3. Fast-fail (load shedding)
When the bulkhead rejects a request, what happens? You could retry, you could queue, you could block. The right answer: return 503 immediately.
@RestControllerAdvice
class GlobalExceptionHandler {
@ExceptionHandler(BulkheadRejectedException::class)
fun handleBulkheadRejected(ex: BulkheadRejectedException): ResponseEntity<Map<String, Any>> {
return ResponseEntity.status(503).body(
mapOf<String, Any>(
"error" to "overloaded",
"reason" to ex.message.toString(),
"retryable" to true
)
)
}
}
This is counter-intuitive. You’re choosing to fail requests. How does failing requests improve availability?
Because the requests you do accept still succeed at normal latency. Without load shedding, every request enters the pool queue, threads block, latency spirals, and eventually everything times out. 100% of traffic fails. With the bulkhead, only as many requests as you have permits are in-flight at once. The rest get an immediate 503. The in-flight requests complete normally, the shed requests know to retry with backoff, and your service stays responsive instead of collapsing.
Shedding load is not a failure of your system. It’s your system working correctly under pressure.

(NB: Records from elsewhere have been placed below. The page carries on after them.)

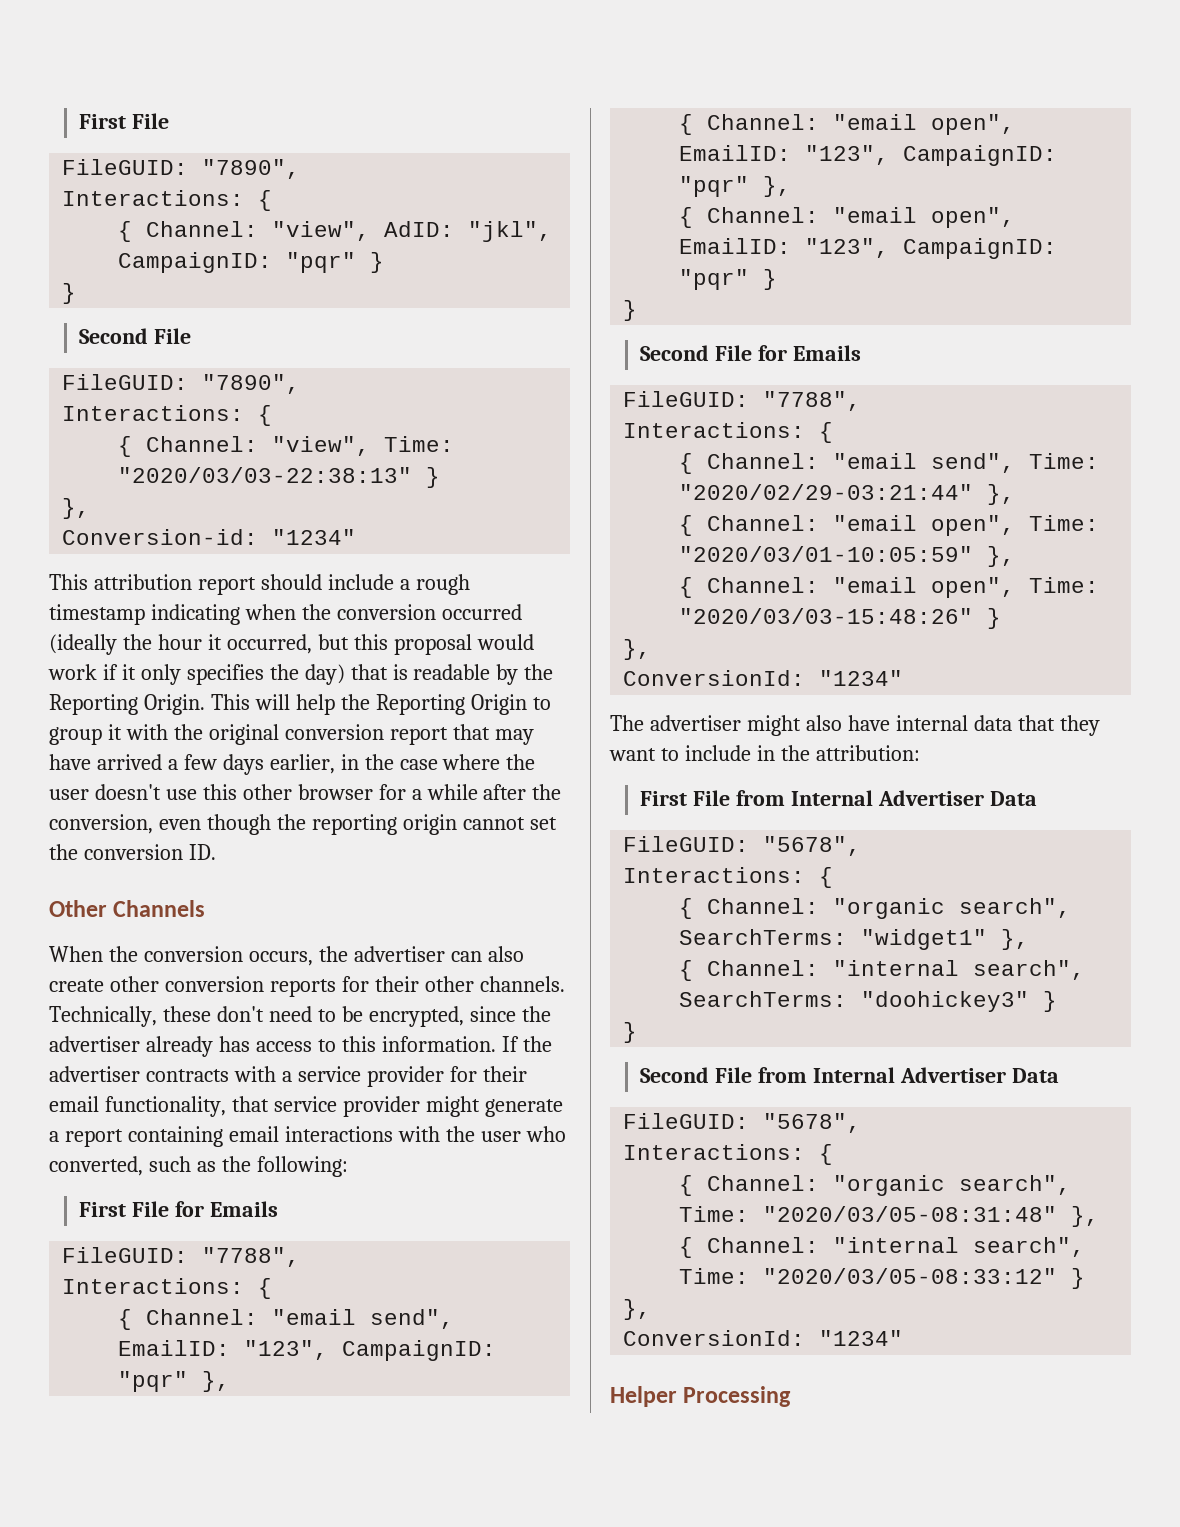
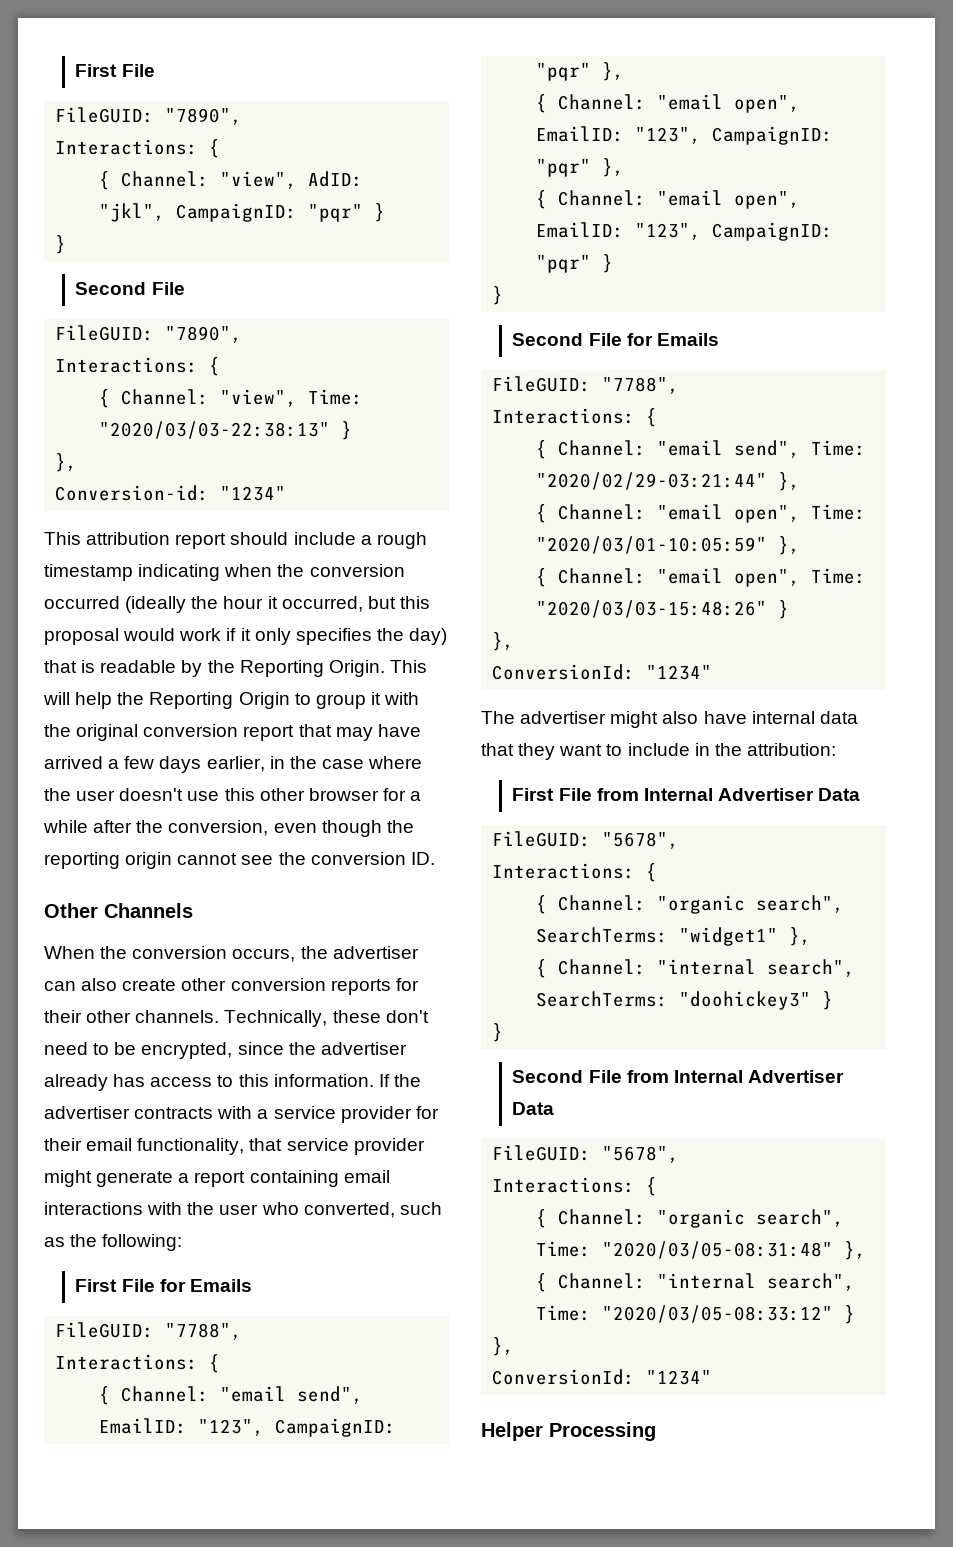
[529,817,557,830] set -> [241,855,274,865] see

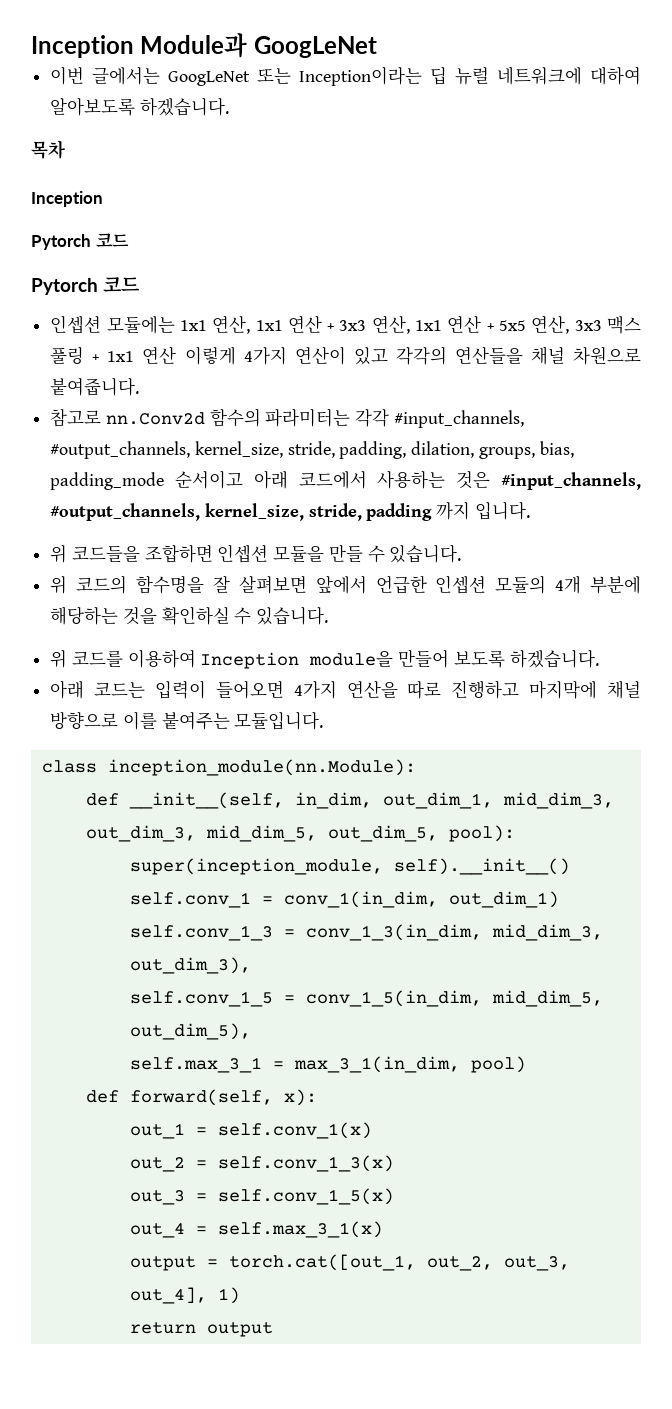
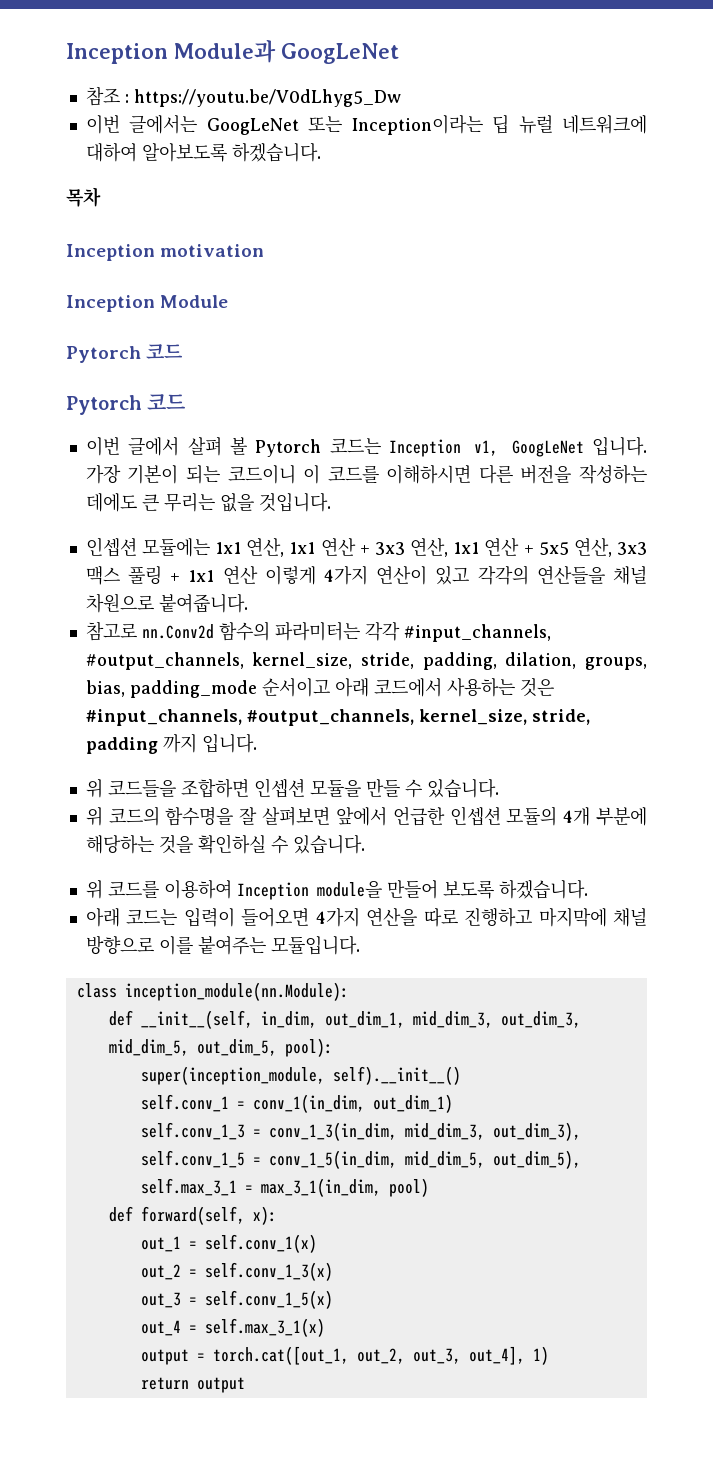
(377, 47) none -> [85,86,401,107] // 참조 : https://youtu.be/V0dLhyg5_Dw
(103, 199) none -> [160,244,265,257] [66,295,229,312] motivation // Inception Module
(141, 284) none -> [85,436,648,457] [85,464,647,484] [85,492,331,512] // 이번 글에서 살펴 볼 Pytorch 코드는 Inception v1, GoogLeNet 입니다. 가장 기본이 되는 코드이니 이 코드를 이해하시면 다른 버전을 작성하는 데에도 큰 무리는 없을 것입니다.

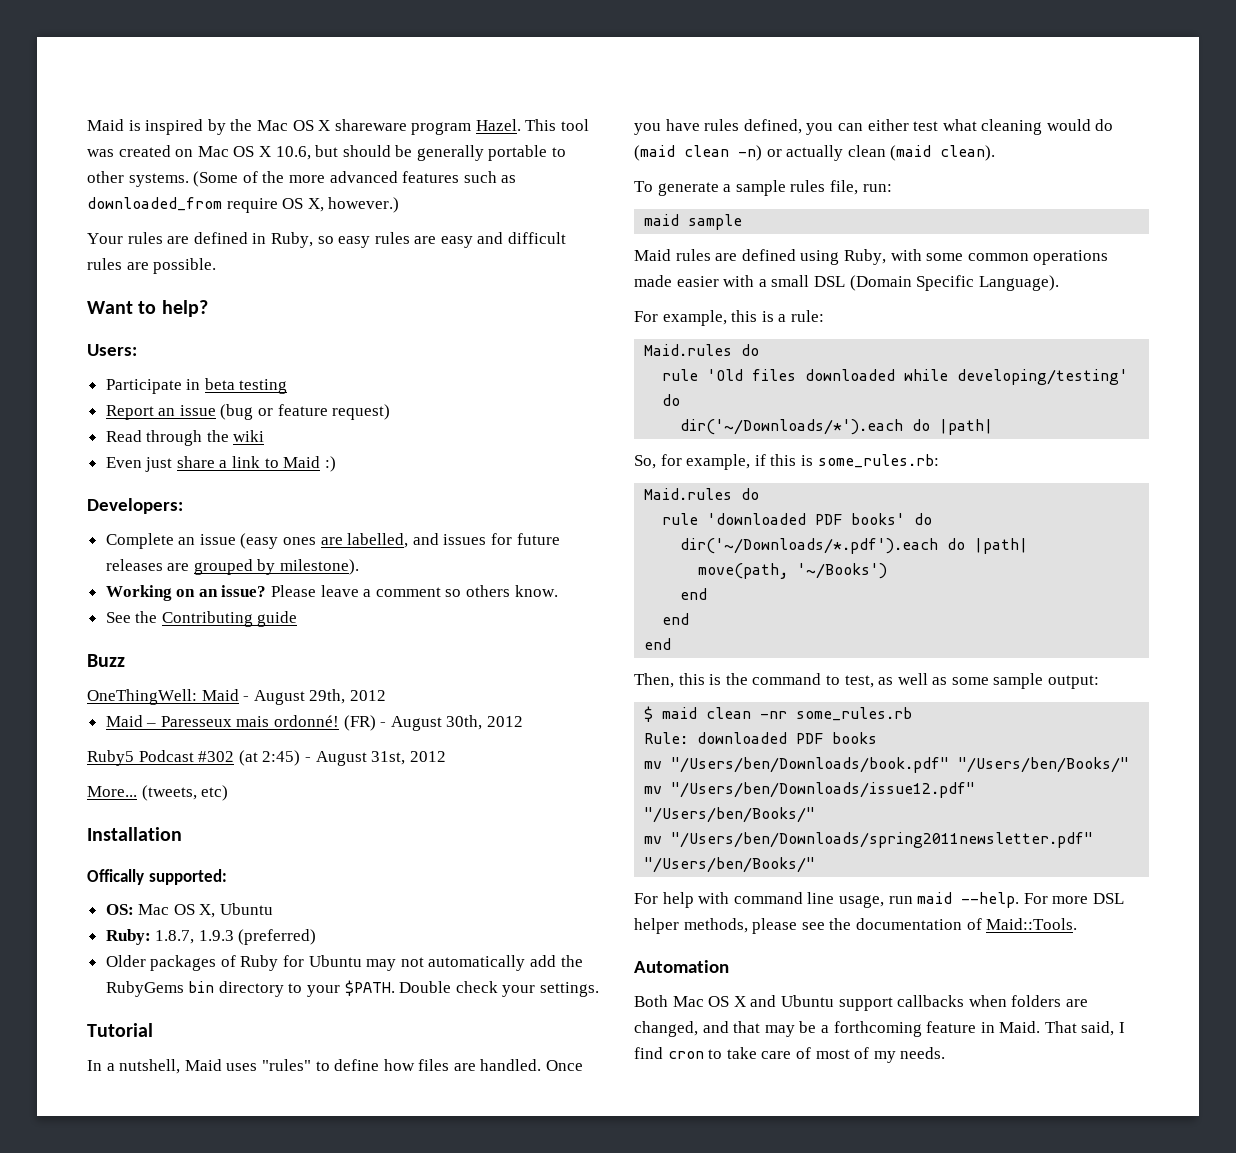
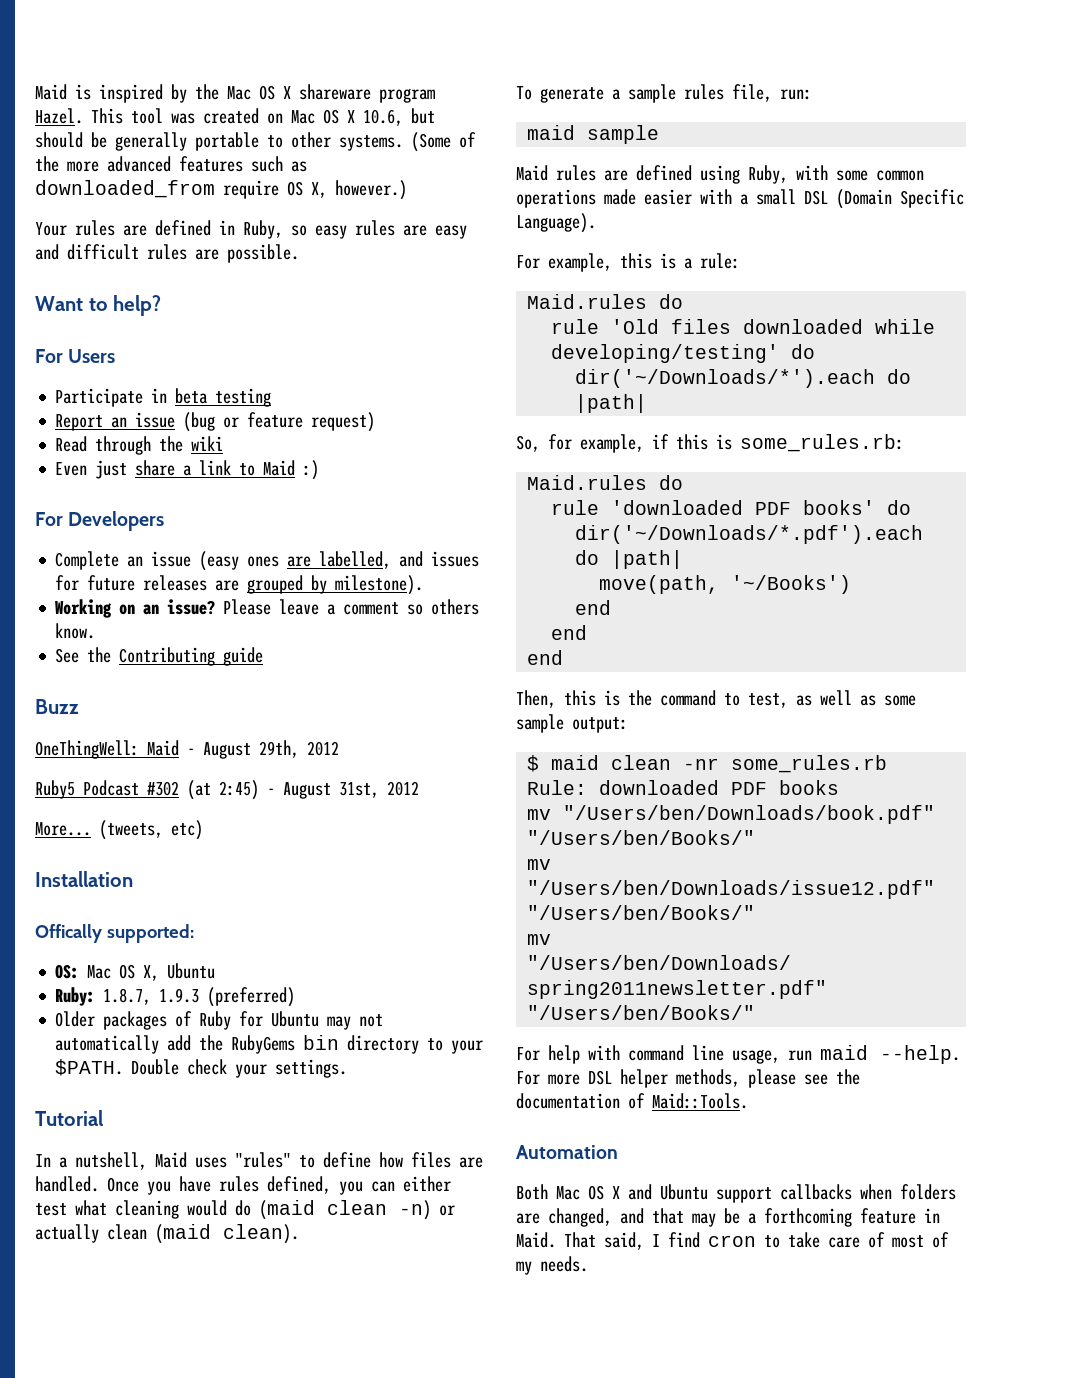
[87,344,137,356] Users: -> [35,349,116,363] For Users
[87,498,183,514] Developers: -> [35,511,165,531] For Developers
[105,715,524,731] // Maid – Paresseux mais ordonné! (FR) - August 30th, 2012 -> (339, 748) none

One caveat: fast-fail only works if your callers handle 503s correctly. If upstream services blindly retry every 503 without backoff, you’ve replaced a slow death with a retry storm, a self-inflicted DDoS on a dependency that’s already struggling. Every caller retrying a 503 should use exponential backoff with jitter. Without it, the moment the slow dependency starts recovering, a thundering herd of retries pushes it right back under.
4. Circuit breaker
The patterns above protect against sudden slowdowns. A circuit breaker protects against sustained failure. After N timeouts or errors within a time window, the circuit breaker opens and stops calling the dependency entirely for a cooldown period.
The state machine:
- Closed (normal): requests flow through. Failures are counted.
- Open (tripped): all requests fail immediately without calling the dependency. A timer runs.
- Half-open (testing): after the timer expires, one request is allowed through. If it succeeds, the circuit closes. If it fails, it re-opens.
When to use circuit breaker vs. bulkhead:
Bulkhead limits concurrent calls to prevent thread exhaustion. It’s always active, protecting against bursts. It answers: “How many calls can be in-flight at once?”
Circuit breaker stops all calls after detecting sustained failure. It’s reactive, protecting against persistent outages. It answers: “Should we even try calling this dependency right now?”
They solve different problems. Use both. The bulkhead protects you during the first few seconds of a slowdown. The circuit breaker kicks in once the pattern is established and prevents wasting resources on a dependency that’s clearly impaired.
Circuit breakers are most valuable for external services and webhooks — dependencies you don’t control and that can be down for minutes or hours.
Proving it: load test before you ship
None of these patterns matter if you don’t verify them under realistic conditions. Timeouts, bulkheads, and circuit breakers are configuration, and configuration that’s never been tested under load is just a guess. Run a load test that deliberately injects latency into your dependencies and ramps traffic past your capacity. You need to see your bulkhead shed requests, your timeouts fire, and your circuit breaker trip. In a staging environment, not at 3 AM in production. If you’ve never seen your system fail gracefully under controlled overload, you have no reason to believe it will.
Summary
A dead dependency is a solved problem. Connection refused, circuit open, fallback served, move on. You’ve probably already built for this.
A slow dependency is an unsolved problem hiding behind a “healthy” status check. It holds your threads, drains your pools, and cascades failure upstream. All while technically responding.
Set your timeouts. Add a bulkhead. And make your system treat a slow dependency the same way it treats a dead one: by not waiting.